EXERCISE DETAILS: Copy the lines below word for word, and leave out the pictures.

RECORD SET:
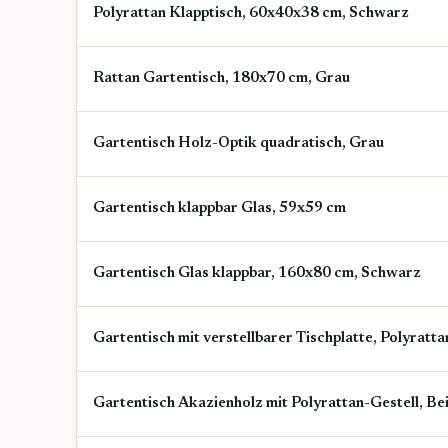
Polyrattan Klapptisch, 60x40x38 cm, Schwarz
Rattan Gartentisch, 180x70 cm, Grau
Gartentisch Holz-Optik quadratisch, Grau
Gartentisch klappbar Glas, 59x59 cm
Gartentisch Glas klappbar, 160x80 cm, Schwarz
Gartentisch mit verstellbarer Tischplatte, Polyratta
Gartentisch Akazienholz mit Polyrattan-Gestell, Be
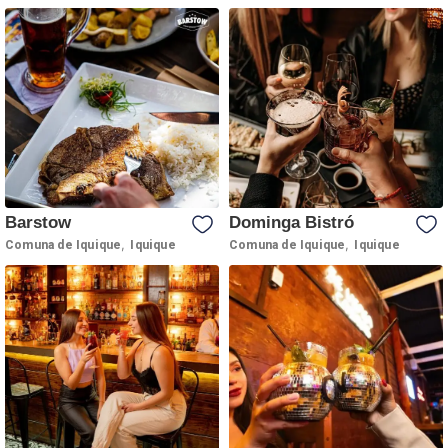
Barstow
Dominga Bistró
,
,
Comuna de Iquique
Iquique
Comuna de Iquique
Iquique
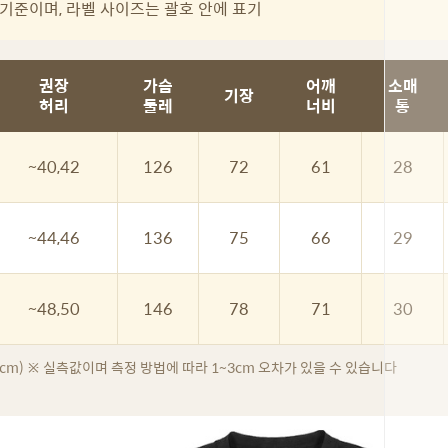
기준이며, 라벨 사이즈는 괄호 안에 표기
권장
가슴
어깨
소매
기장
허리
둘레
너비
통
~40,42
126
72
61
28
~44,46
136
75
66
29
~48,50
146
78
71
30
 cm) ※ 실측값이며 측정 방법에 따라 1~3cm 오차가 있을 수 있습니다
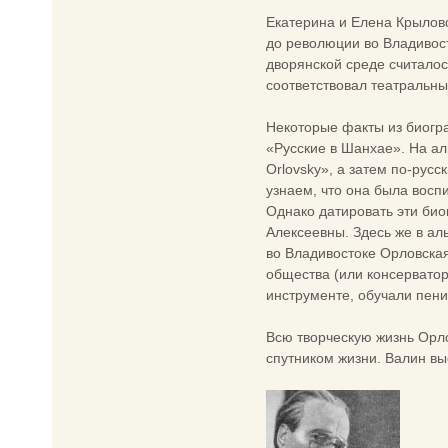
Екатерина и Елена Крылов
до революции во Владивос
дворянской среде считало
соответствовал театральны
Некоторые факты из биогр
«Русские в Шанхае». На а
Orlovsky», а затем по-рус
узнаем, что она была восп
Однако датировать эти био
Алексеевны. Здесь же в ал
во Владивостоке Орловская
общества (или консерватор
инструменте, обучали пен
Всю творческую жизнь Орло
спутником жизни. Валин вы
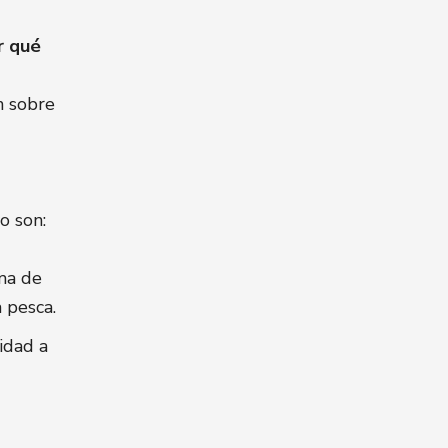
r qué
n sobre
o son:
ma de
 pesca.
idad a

ANSWER BOX:
Polyrattan Klapptisch, 60x40x38 cm, Schwarz
Rattan Gartentisch, 180x70 cm, Grau
Gartentisch Holz-Optik quadratisch, Grau
Gartentisch klappbar Glas, 59x59 cm
Gartentisch Glas klappbar, 160x80 cm, Schwarz
Gartentisch mit verstellbarer Tischplatte, Polyratta
Gartentisch Akazienholz mit Polyrattan-Gestell, Be
Barstow
Dominga Bistró
,
,
Comuna de Iquique
Iquique
Comuna de Iquique
Iquique
기준이며, 라벨 사이즈는 괄호 안에 표기
권장
가슴
어깨
소매
기장
허리
둘레
너비
통
~40,42
126
72
61
28
~44,46
136
75
66
29
~48,50
146
78
71
30
 cm) ※ 실측값이며 측정 방법에 따라 1~3cm 오차가 있을 수 있습니다
Екатерина и Елена Крылов
до революции во Владивос
дворянской среде считало
соответствовал театральны
Некоторые факты из биогр
«Русские в Шанхае». На а
Orlovsky», а затем по-рус
узнаем, что она была восп
Однако датировать эти био
Алексеевны. Здесь же в ал
во Владивостоке Орловская
общества (или консерватор
инструменте, обучали пен
Всю творческую жизнь Орло
спутником жизни. Валин вы
r qué
n sobre
o son:
ma de
 pesca.
idad a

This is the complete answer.